* ÉNONCÉ DE L'EXERCICE
Recopiez mot pour mot le passage du texte fourni ci-dessous qui s'ouvre sur les mots « Déjà le Samedi, secoué » et se termine par « et tant d’autres. ».

* TEXTE FOURNI
━━━━━━━━
Nous rentrions de Diego Suarez.
Deux jours de voyage pour 1200 kilomètres, au travers de ce Nord de Madagascar
splendide. Dix heures tout de même pour se farcir les 400 kilomètres entre
Diego et Antsohihy, prononcez Antsoui,
dont pratiquement 4 heures pour couvrir les premiers 130 km entre Diego et
Ambilobe, prononcez Ambiloubé. Ici l’asphalte accompagne tant bien que mal des trous aussi profonds et
meurtriers que ceux de la Sécurité Sociale. C’est bien pire qu’une piste
« claire », c’est-à-dire où on n’a pas à chercher sa route dans le
sable. Et figurez-vous qu’en plus, on vous colle parfois des gendarmes couchés
pratiquement indétectables pour certains, sur les portions praticables. Un
ressort du 4X4 s’est détaché. Pas de problème, Mamy file sous la voiture 10
minutes et le tour est joué. Je dois progresser, en d’autres temps je me serais
alarmé, peut-être même mis en colère, mais là rien. « Mora, mora » disent les malgaches ce qui chez nous
pourrait donner, « tranquille »
ou « cool ».
Déjà le Samedi, secoué comme un
prunier sur le macadam défoncé, je pensais à Orthez, et à ce que Xavier et son
équipe avaient mis de soin, de
réflexion, de prise d’initiative et de risques
dans la construction de leurs spectacles taurins. De plus, tous les amis qui comptent pour moi,
seraient là : le Deck, certainement toujours élégant, le Ludo qui
délaisserait le Moun, le cher « largocampo » et tant d’autres.
J’aurais distribué quelques Cohibas tout droit venus de Cuba, et aurais profité
par proximité des fumées divines. Nous aurions, je pense aussi vidé quelques
bouteilles, d’autant que de plus, d’après ce que j’ai compris, le spectacle fut
à la hauteur des espérances des organisateurs et des aficionados. Comme quoi,
Xavier a bien fait de respecter les consignes du « converti non
repentant », l’insubmersible et inénarrable comique troupier du
Boucau. Il faut toujours écouter les sages, et singulièrement Orthez qui aurait dû se conformer aux consignes du génie landais visionnaire bien
avant.
━━━━━━━━
* LIGNES DE DONNÉES
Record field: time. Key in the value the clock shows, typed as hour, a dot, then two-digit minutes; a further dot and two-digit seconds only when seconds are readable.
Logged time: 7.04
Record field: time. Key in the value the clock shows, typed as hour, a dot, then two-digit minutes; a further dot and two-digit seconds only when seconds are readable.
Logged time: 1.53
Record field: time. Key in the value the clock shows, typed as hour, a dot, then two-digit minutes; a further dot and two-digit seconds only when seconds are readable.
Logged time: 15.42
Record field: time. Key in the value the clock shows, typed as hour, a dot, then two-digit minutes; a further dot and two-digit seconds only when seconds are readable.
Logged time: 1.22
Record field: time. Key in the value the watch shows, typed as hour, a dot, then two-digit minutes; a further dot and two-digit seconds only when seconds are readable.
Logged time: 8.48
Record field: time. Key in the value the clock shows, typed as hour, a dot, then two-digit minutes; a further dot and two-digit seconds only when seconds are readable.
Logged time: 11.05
━━━━━━━━
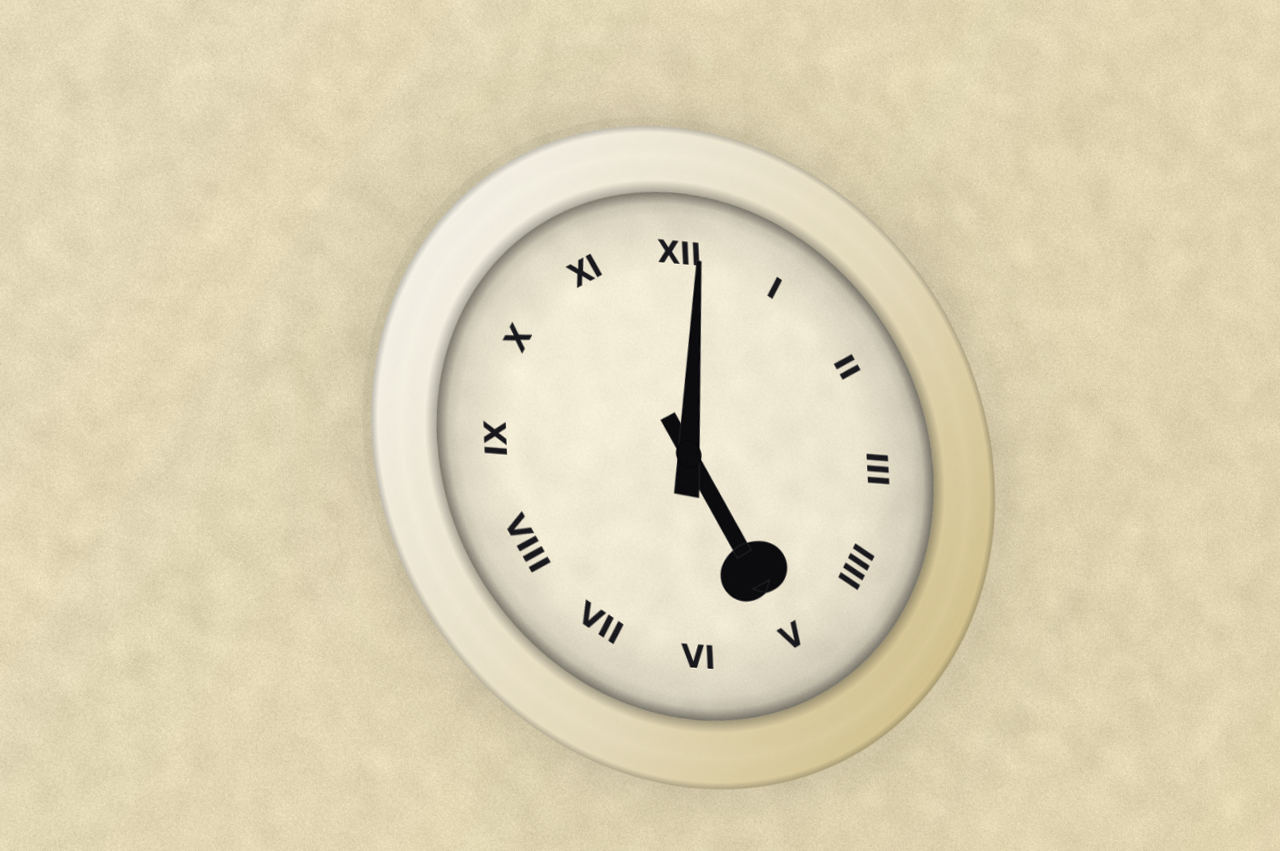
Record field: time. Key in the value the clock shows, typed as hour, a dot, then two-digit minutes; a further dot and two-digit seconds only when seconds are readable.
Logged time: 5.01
━━━━━━━━
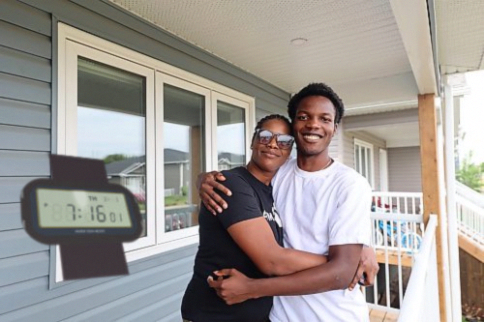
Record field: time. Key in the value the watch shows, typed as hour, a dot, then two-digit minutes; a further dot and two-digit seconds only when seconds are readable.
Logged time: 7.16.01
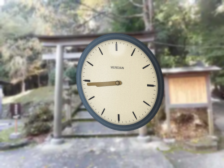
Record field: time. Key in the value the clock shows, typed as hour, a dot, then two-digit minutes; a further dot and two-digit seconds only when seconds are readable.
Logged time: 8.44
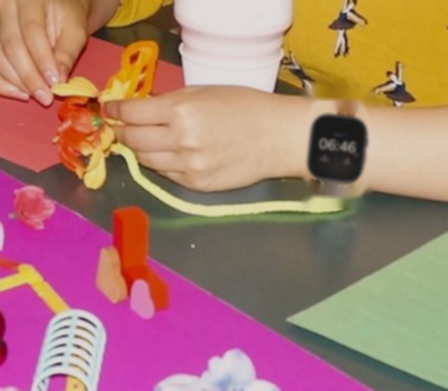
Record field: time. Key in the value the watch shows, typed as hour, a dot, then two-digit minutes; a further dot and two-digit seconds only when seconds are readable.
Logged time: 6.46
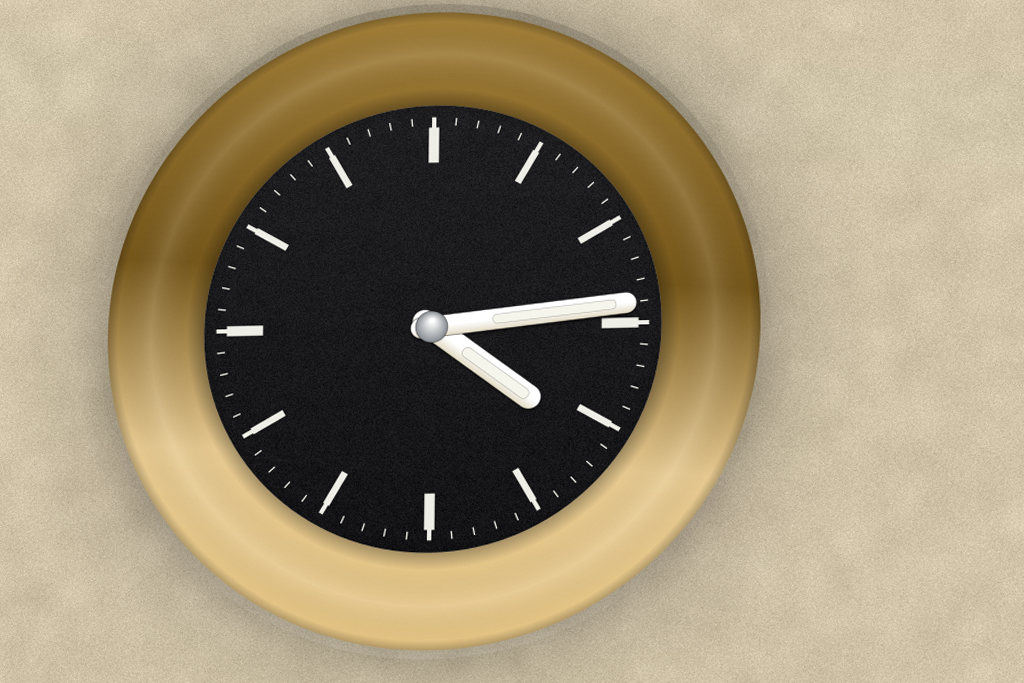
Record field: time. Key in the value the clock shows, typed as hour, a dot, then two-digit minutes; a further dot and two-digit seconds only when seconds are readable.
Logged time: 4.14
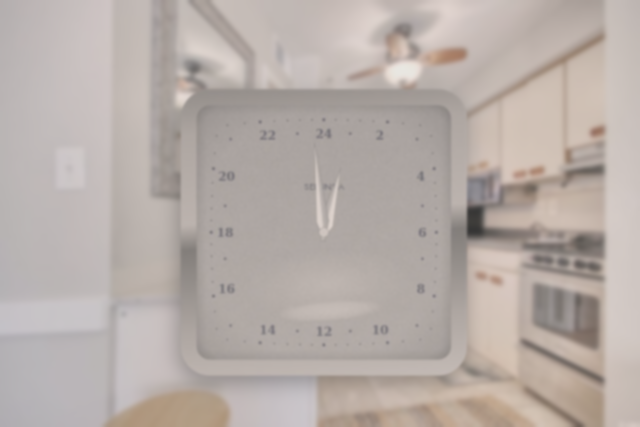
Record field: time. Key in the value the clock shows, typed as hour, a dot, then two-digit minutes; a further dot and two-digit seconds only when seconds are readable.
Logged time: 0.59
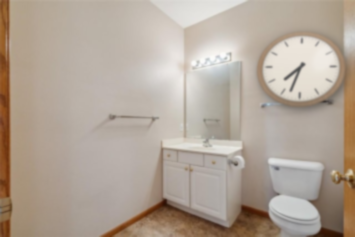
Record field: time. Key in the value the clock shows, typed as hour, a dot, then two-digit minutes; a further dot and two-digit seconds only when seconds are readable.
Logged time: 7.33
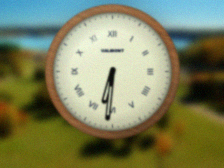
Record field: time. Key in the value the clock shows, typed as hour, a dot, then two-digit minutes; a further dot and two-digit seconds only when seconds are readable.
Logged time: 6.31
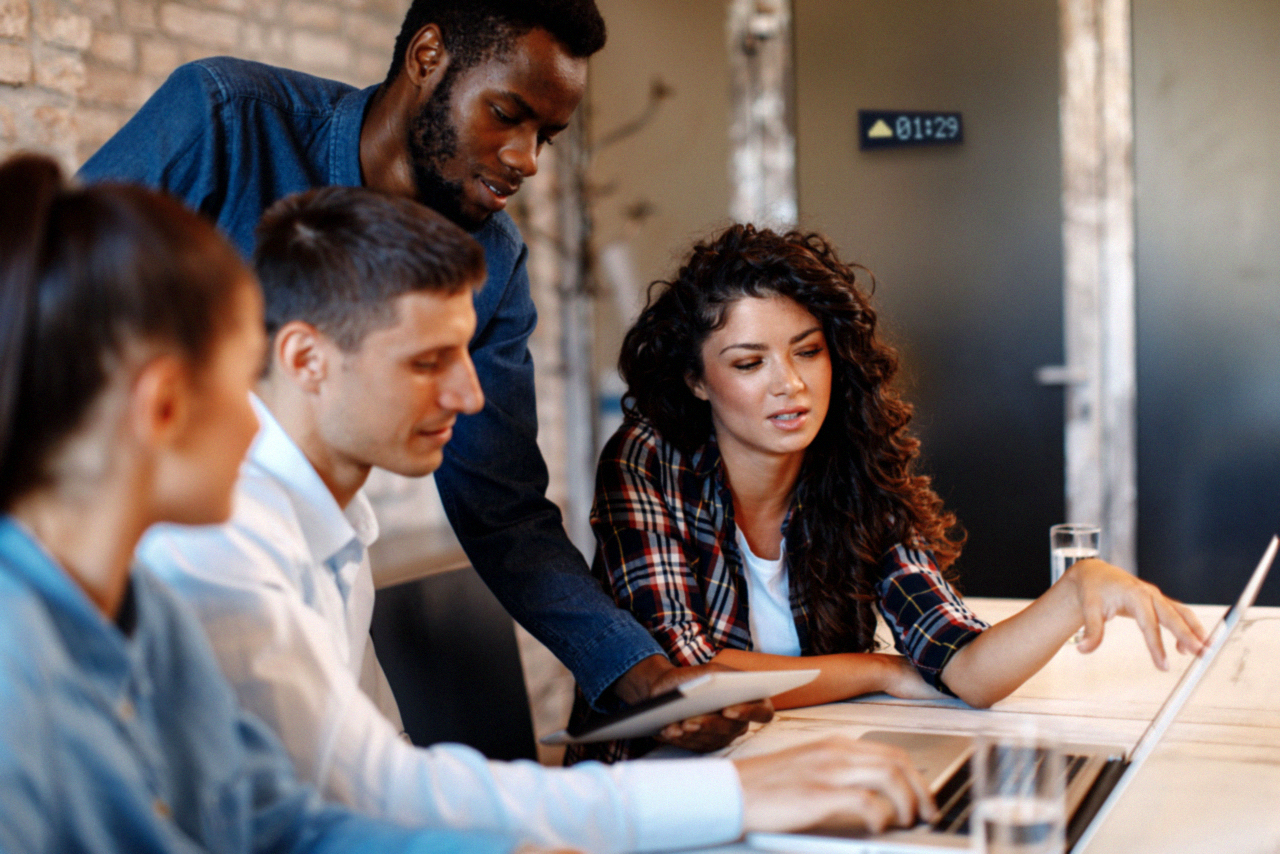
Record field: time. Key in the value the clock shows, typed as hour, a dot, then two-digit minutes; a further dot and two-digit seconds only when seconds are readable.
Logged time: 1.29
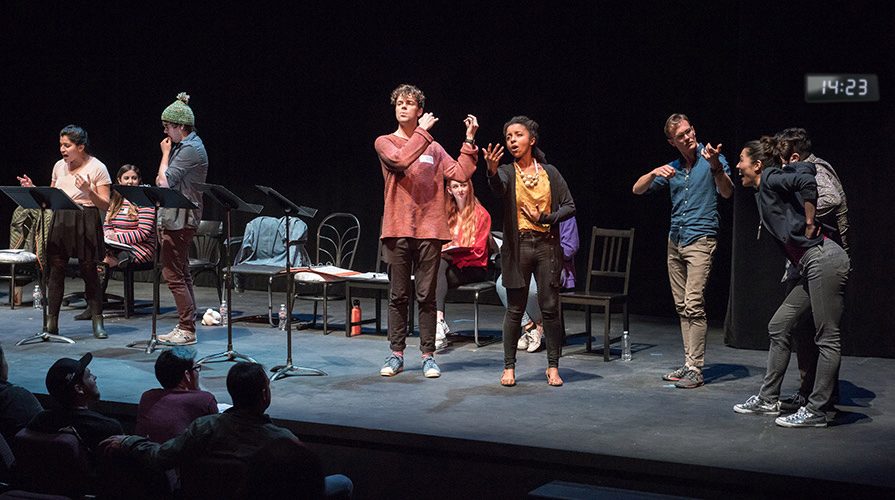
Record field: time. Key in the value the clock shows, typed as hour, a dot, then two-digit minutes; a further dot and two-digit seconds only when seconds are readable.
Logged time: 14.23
━━━━━━━━
* SOLUTION PROPOSÉE
Déjà le Samedi, secoué comme un
prunier sur le macadam défoncé, je pensais à Orthez, et à ce que Xavier et son
équipe avaient mis de soin, de
réflexion, de prise d’initiative et de risques
dans la construction de leurs spectacles taurins. De plus, tous les amis qui comptent pour moi,
seraient là : le Deck, certainement toujours élégant, le Ludo qui
délaisserait le Moun, le cher « largocampo » et tant d’autres.